◆ **Extracted information**:
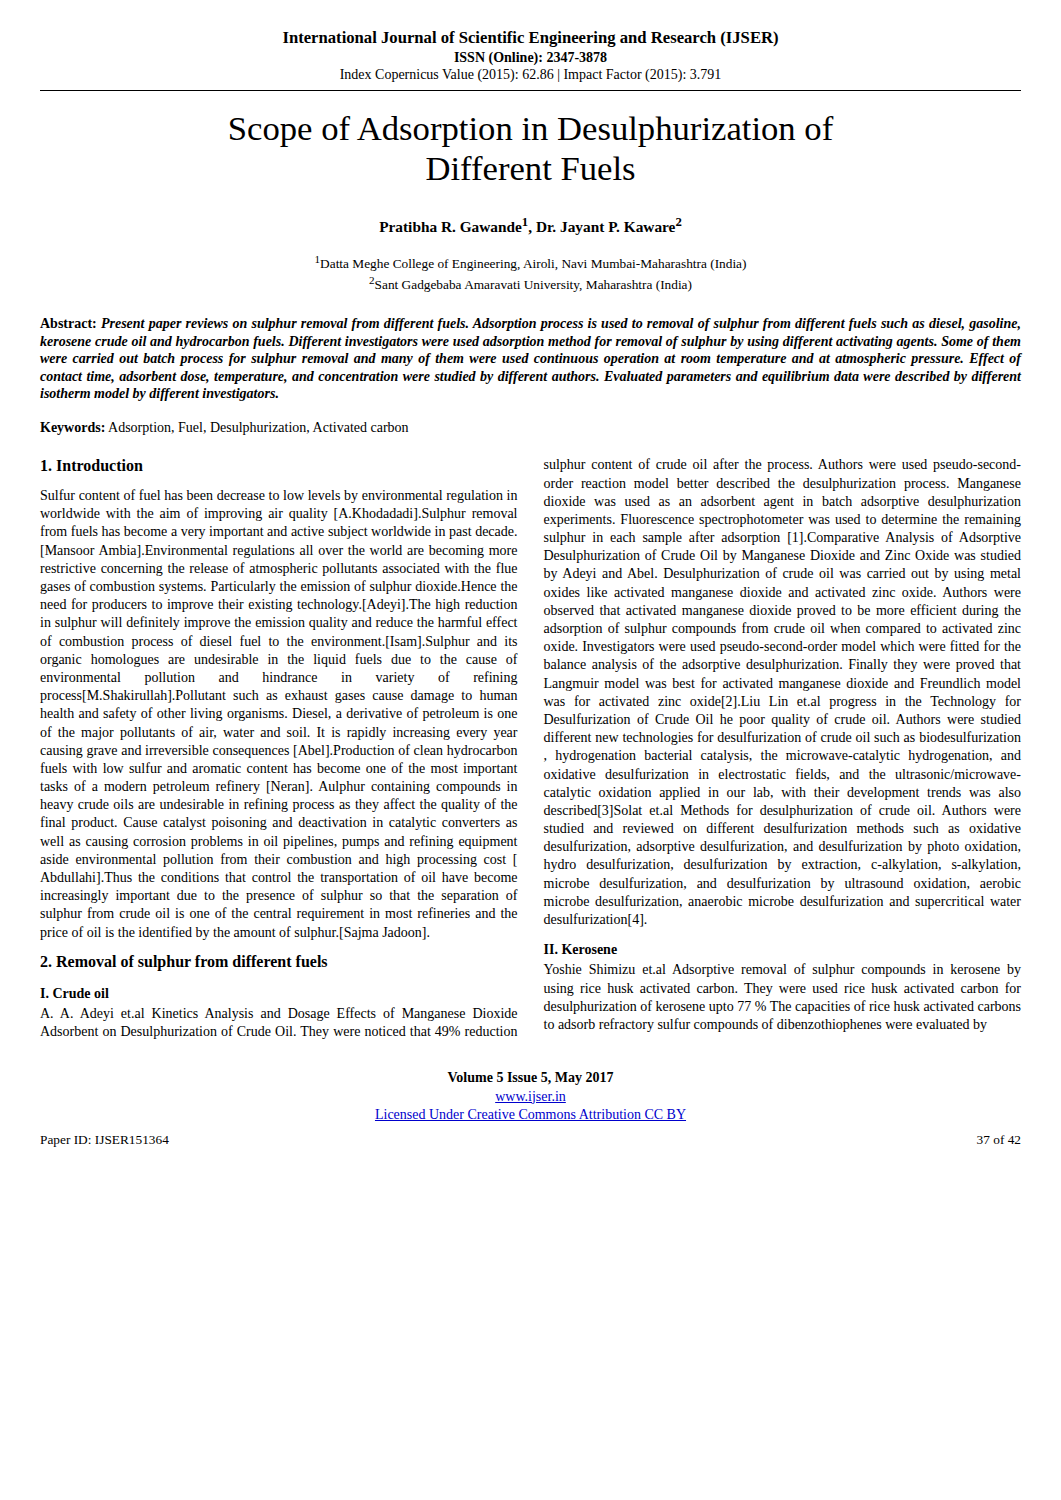International Journal of Scientific Engineering and Research (IJSER)
ISSN (Online): 2347-3878
Index Copernicus Value (2015): 62.86 | Impact Factor (2015): 3.791
Scope of Adsorption in Desulphurization of
Different Fuels
Pratibha R. Gawande1, Dr. Jayant P. Kaware2
1Datta Meghe College of Engineering, Airoli, Navi Mumbai-Maharashtra (India)
2Sant Gadgebaba Amaravati University, Maharashtra (India)
Abstract: Present paper reviews on sulphur removal from different fuels. Adsorption process is used to removal of sulphur from different fuels such as diesel, gasoline, kerosene crude oil and hydrocarbon fuels. Different investigators were used adsorption method for removal of sulphur by using different activating agents. Some of them were carried out batch process for sulphur removal and many of them were used continuous operation at room temperature and at atmospheric pressure. Effect of contact time, adsorbent dose, temperature, and concentration were studied by different authors. Evaluated parameters and equilibrium data were described by different isotherm model by different investigators.
Keywords: Adsorption, Fuel, Desulphurization, Activated carbon
1. Introduction
Sulfur content of fuel has been decrease to low levels by environmental regulation in worldwide with the aim of improving air quality [A.Khodadadi].Sulphur removal from fuels has become a very important and active subject worldwide in past decade. [Mansoor Ambia].Environmental regulations all over the world are becoming more restrictive concerning the release of atmospheric pollutants associated with the flue gases of combustion systems. Particularly the emission of sulphur dioxide.Hence the need for producers to improve their existing technology.[Adeyi].The high reduction in sulphur will definitely improve the emission quality and reduce the harmful effect of combustion process of diesel fuel to the environment.[Isam].Sulphur and its organic homologues are undesirable in the liquid fuels due to the cause of environmental pollution and hindrance in variety of refining process[M.Shakirullah].Pollutant such as exhaust gases cause damage to human health and safety of other living organisms. Diesel, a derivative of petroleum is one of the major pollutants of air, water and soil. It is rapidly increasing every year causing grave and irreversible consequences [Abel].Production of clean hydrocarbon fuels with low sulfur and aromatic content has become one of the most important tasks of a modern petroleum refinery [Neran]. Aulphur containing compounds in heavy crude oils are undesirable in refining process as they affect the quality of the final product. Cause catalyst poisoning and deactivation in catalytic converters as well as causing corrosion problems in oil pipelines, pumps and refining equipment aside environmental pollution from their combustion and high processing cost [ Abdullahi].Thus the conditions that control the transportation of oil have become increasingly important due to the presence of sulphur so that the separation of sulphur from crude oil is one of the central requirement in most refineries and the price of oil is the identified by the amount of sulphur.[Sajma Jadoon].
2. Removal of sulphur from different fuels
I. Crude oil
A. A. Adeyi et.al Kinetics Analysis and Dosage Effects of Manganese Dioxide Adsorbent on Desulphurization of Crude Oil. They were noticed that 49% reduction sulphur content of crude oil after the process. Authors were used pseudo-second-order reaction model better described the desulphurization process. Manganese dioxide was used as an adsorbent agent in batch adsorptive desulphurization experiments. Fluorescence spectrophotometer was used to determine the remaining sulphur in each sample after adsorption [1].Comparative Analysis of Adsorptive Desulphurization of Crude Oil by Manganese Dioxide and Zinc Oxide was studied by Adeyi and Abel. Desulphurization of crude oil was carried out by using metal oxides like activated manganese dioxide and activated zinc oxide. Authors were observed that activated manganese dioxide proved to be more efficient during the adsorption of sulphur compounds from crude oil when compared to activated zinc oxide. Investigators were used pseudo-second-order model which were fitted for the balance analysis of the adsorptive desulphurization. Finally they were proved that Langmuir model was best for activated manganese dioxide and Freundlich model was for activated zinc oxide[2].Liu Lin et.al progress in the Technology for Desulfurization of Crude Oil he poor quality of crude oil. Authors were studied different new technologies for desulfurization of crude oil such as biodesulfurization , hydrogenation bacterial catalysis, the microwave-catalytic hydrogenation, and oxidative desulfurization in electrostatic fields, and the ultrasonic/microwave-catalytic oxidation applied in our lab, with their development trends was also described[3]Solat et.al Methods for desulphurization of crude oil. Authors were studied and reviewed on different desulfurization methods such as oxidative desulfurization, adsorptive desulfurization, and desulfurization by photo oxidation, hydro desulfurization, desulfurization by extraction, c-alkylation, s-alkylation, microbe desulfurization, and desulfurization by ultrasound oxidation, aerobic microbe desulfurization, anaerobic microbe desulfurization and supercritical water desulfurization[4].
II. Kerosene
Yoshie Shimizu et.al Adsorptive removal of sulphur compounds in kerosene by using rice husk activated carbon. They were used rice husk activated carbon for desulphurization of kerosene upto 77 % The capacities of rice husk activated carbons to adsorb refractory sulfur compounds of dibenzothiophenes were evaluated by
Volume 5 Issue 5, May 2017
www.ijser.in
Licensed Under Creative Commons Attribution CC BY
Paper ID: IJSER151364 37 of 42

◆ **What to produce**: A complete answer gives every line of the data that includes "Maharashtra".

◆ **Solved problem**:
1Datta Meghe College of Engineering, Airoli, Navi Mumbai-Maharashtra (India)
2Sant Gadgebaba Amaravati University, Maharashtra (India)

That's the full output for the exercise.